- Turkey has launched new rules for crypto transactions to battle cash laundering and terrorism financing.
- New AML rules go into impact on February 25, 2025.
Turkey’s cryptocurrency regulation panorama continues to evolve, with new regulatory developments round crypto transactions and anti cash laundering.
On Dec. 25, the Official Gazette of the Republic of Turkey revealed new AML guidelines. Below these rules, customers transacting over 15,000 Turkish liras ($425) must share identification particulars with cryptocurrency service suppliers.
The brand new regulation targets the prevention of crypto use in cash laundering and terrorism financing.
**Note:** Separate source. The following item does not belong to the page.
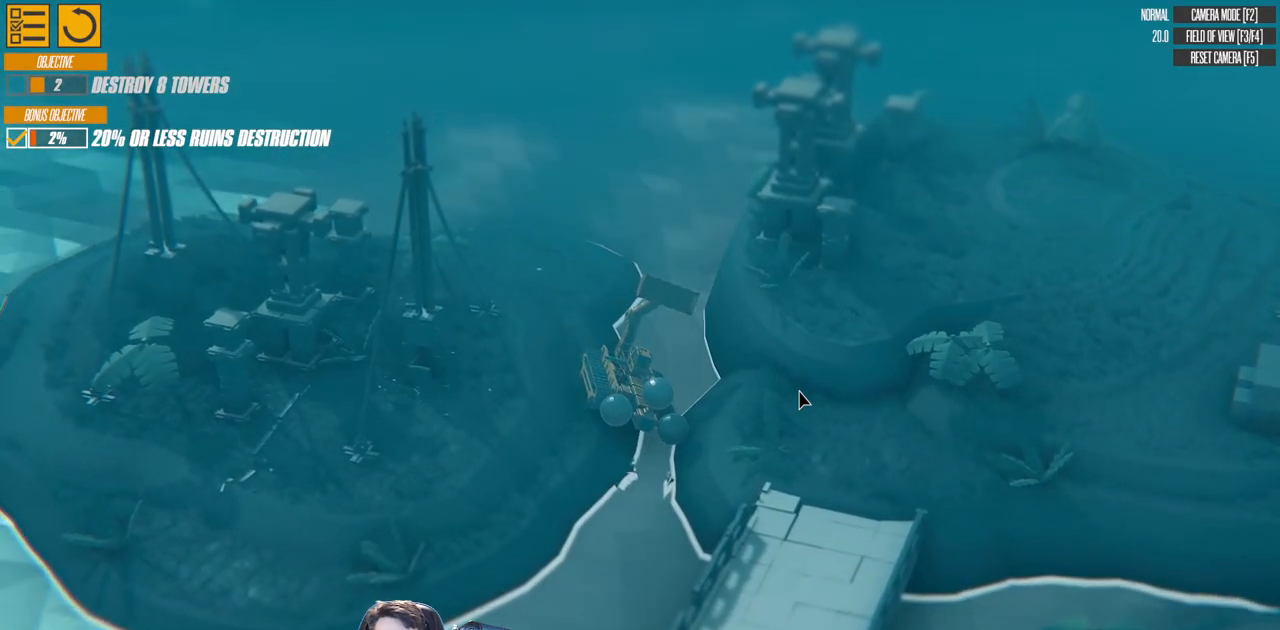
{"keys": ["d", "s"], "events": [[33, "d", "up"], [50, "s", "up"], [117, "d", "down"], [117, "s", "down"]]}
Notably, crypto service suppliers within the nation aren’t mandated to gather buyer transaction data when quantity concerned is beneath $425.
The brand new rules take impact on February 25, 2025.
Crypto authorized in Turkey
As Turkey appears to be like to curb potential illicit crypto transactions, it’s effort displays developments across the globe.
Most notable is the European Union’s Markets in Crypto-Property (MiCA) regulation. MiCA comes into impact on Dec. 30, which has a number of crypto suppliers scrambling to conform. A number of exchanges have delisted non-compliant stablecoins.
Turkey permits crypto customers to carry and commerce. The nation granted crypto authorized standing in June 2024.
Nevertheless, a ban on using crypto belongings for funds has been in place since 2021.
A current proposal has additionally seemed to introduce a 0.03% transaction tax, with this geared toward boosting the county’s finances. Turkey presently has no crypto revenue tax.